Some non-essentials are less essential than others

kw: book reviews, collections, literature

I like to read the occasional "Best of" or "Best American" collection, everything except poetry, since so little genuine poetry is being written at present. So when I came across The Best American Non-Essential Reading 2013, edited by Dave Eggers, I brought it home and dived right in. I was momentarily put off by the cover art by Camille Rose Garcia. She specializes in cartoonish illustrations that range from creepy to just plain ugly. This cover is exceptionally ugly. I soon obtained a clue to this.

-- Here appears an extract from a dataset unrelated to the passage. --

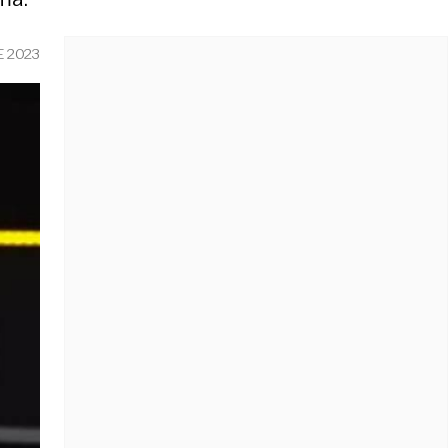
E 2023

I hadn't encountered this series before. In the introduction I found that the "editor" brings together a gaggle of high school students from all over the San Francisco bay area to read, debate, and select the pieces for each volume. To the way of thinking of most folks over 35 or so, kids that age prefer ugly stuff. Fortunately, that is not uniformly true. And it bears considering that when we were 16 or so, what we liked came across to our own parents as quite ugly.

Any literary collection strives to present a variety of reading experiences. This collection achieves that, and then some. Compared to this collection's range of voices and viewpoints, other collections are monochromatic. So even I found an item or two to like.

I suppose it is obligatory for me to complain that most of the fiction pieces are about losers who learn nothing. Much of the reportage is similarly lifeless. "All Due Respect" by Peter Hessler is an exception. It reads like fiction, but portrays Jake Adelstein and the Yakuza among whom he moved during more than a decade in Japan. It gets my vote as the best writing in the volume. The phrase "all due respect", as said by a Japanese in Japanese, has overtones of the "offer you can't refuse" of Godfather fame.

About a third of the fiction pieces I'd already read, in other "Best of" volumes. I recalled they hadn't thrilled me the first time around, so skipping them was no loss. One piece of "poetry" was the most non-poetic item I've encountered, "Crazy Horse Boulevard" by Sherman Alexie. A selection of 4 short poems inspired by Kurt Vonnegut ranged from moderately accessible free verse to non-verse (anti-verse?) of the most acidic sort. Free verse is almost exactly a century old. That is time for 3-4 generations to arise who have never read anything with both rhyme and meter, and it shows. You can write almost anything with odd pacing, perhaps break the lines in peculiar places, and call it a poem. I guess the market for rhyming dictionaries has essentially vanished.

One piece that I read all the way through, and shouldn't have, succeeded in disturbing my sleep: "Snake River Gorge" by Alexander Maksik. I think it is fictional. If it isn't, it sheds a very different light on those youngsters that show up on your doorstep selling magazine subscriptions, as a particularly heinous sort of human trafficking. Even if it is fiction, it'll still make whoever has read it get the willies when another kid rings the bell.

I reckon if you're a Millennial and don't know any better, you'll like many of these pieces. If you're a Boomer or an X-er, probably not so much.